Australia’s medical marijuana sales could surpass 200 million Australian dollars ($152 million) this year, a twofold increase over 2020, fueled by growing patient numbers and better product selection, according to a new forecast by data firm FreshLeaf Analytics.
The North Sydney-based company said Australia is still “heavily dependent” on Canada and Europe for imports of flower products.
The number of registered patients in Australia has grown markedly in recent years, the company said, rising from roughly 30,000 at the end of 2020 to 45,000 in March 2021.
Two years ago, Australia had only 3,000 active patients.
More trends this year will include:
- Evolution of the regulatory regime guiding legal businesses and patient access.
- A greater emphasis on product quality.
- Growing investment in research and development.
- Industry consolidation.
A significant increase in authorized prescribers and available products are also pulling more patients into the regulated marketplace, along with lower prices, FreshLeaf’s report notes.
“The Australian medicinal cannabis market continues its strong growth trajectory,” Cassandra Hunt, managing director of FreshLeaf, said in a statement.
“There’s good news for patients too, with the price of medicine continuing to fall.”
The report notes that the number of products has doubled yearly since 2018.
As of March 2021, 190 products were available for physicians to prescribe to patients.
Challenges remain, however.
“The industry has recently experienced significant supply issues with flower, driven by an anecdotally reported increase in demand, supply chain disruptions caused by COVID-19, and regulatory delays in major exports to the local market from Canada,” according to the report.

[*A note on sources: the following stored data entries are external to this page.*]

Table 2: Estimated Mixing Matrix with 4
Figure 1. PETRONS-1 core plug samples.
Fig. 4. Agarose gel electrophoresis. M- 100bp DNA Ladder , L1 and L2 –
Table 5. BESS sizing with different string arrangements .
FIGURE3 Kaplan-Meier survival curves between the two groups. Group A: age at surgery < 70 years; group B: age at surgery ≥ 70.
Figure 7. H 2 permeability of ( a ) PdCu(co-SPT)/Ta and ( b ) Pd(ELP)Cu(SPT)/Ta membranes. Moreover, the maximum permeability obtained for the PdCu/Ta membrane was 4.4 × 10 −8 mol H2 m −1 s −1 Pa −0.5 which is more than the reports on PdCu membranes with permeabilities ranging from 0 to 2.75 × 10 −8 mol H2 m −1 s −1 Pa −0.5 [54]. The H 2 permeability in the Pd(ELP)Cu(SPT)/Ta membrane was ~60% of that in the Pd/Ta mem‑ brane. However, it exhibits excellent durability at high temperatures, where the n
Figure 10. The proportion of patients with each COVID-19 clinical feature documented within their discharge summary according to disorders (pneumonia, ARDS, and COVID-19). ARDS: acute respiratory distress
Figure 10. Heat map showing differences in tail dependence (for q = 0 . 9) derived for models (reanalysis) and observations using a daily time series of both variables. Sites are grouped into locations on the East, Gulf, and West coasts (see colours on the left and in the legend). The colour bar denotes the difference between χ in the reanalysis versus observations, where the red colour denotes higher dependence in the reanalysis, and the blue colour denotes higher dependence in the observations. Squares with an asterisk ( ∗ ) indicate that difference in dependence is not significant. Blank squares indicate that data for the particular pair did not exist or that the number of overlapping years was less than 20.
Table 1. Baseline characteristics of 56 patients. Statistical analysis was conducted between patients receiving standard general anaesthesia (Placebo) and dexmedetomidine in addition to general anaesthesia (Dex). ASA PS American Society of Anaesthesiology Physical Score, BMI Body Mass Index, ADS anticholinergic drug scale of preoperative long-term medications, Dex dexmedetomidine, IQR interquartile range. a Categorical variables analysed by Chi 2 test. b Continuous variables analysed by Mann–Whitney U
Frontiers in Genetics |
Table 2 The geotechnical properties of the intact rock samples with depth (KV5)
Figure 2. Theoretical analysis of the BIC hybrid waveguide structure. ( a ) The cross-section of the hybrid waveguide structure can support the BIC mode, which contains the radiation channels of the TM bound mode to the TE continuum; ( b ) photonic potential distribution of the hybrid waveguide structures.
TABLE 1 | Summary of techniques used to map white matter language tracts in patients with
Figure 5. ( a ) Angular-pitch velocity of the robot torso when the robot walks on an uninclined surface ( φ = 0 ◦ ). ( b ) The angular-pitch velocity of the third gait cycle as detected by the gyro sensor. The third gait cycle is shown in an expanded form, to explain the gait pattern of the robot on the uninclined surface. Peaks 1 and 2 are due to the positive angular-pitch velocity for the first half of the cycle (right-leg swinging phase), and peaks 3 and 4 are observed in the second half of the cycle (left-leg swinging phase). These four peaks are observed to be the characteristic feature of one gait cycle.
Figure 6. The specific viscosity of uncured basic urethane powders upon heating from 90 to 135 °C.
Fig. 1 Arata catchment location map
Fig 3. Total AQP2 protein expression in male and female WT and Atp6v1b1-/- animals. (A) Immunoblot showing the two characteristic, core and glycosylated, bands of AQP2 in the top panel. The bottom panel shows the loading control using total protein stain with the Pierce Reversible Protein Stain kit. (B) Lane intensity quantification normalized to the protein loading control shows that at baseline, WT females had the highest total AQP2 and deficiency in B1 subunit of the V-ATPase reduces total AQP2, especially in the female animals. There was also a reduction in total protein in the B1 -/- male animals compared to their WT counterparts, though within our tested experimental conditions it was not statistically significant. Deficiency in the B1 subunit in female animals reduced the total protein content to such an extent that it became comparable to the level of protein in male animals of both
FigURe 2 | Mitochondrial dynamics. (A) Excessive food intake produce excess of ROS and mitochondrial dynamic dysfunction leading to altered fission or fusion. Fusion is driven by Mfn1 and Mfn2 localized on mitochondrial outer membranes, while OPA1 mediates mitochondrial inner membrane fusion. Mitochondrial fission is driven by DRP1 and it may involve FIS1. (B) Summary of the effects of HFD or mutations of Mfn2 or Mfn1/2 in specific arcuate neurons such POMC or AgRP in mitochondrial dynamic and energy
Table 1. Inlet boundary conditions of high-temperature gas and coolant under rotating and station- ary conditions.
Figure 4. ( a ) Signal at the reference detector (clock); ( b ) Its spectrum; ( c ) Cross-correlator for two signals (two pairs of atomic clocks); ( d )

This year could see significant improvements in the regulatory regime for medical cannabis, FreshLeaf said, but it questions whether the reforms are coming fast enough.
“While the regulatory environment continues to evolve, questions have been raised about the pace at which the industry is moving forward, with concerns that if regulatory frameworks continue to change slowly Australia may miss its opportunity to become the gateway to the medicinal cannabis industry in Asia,” the report notes.
Half the Senate’s 20 recommendations were accepted in whole or in part.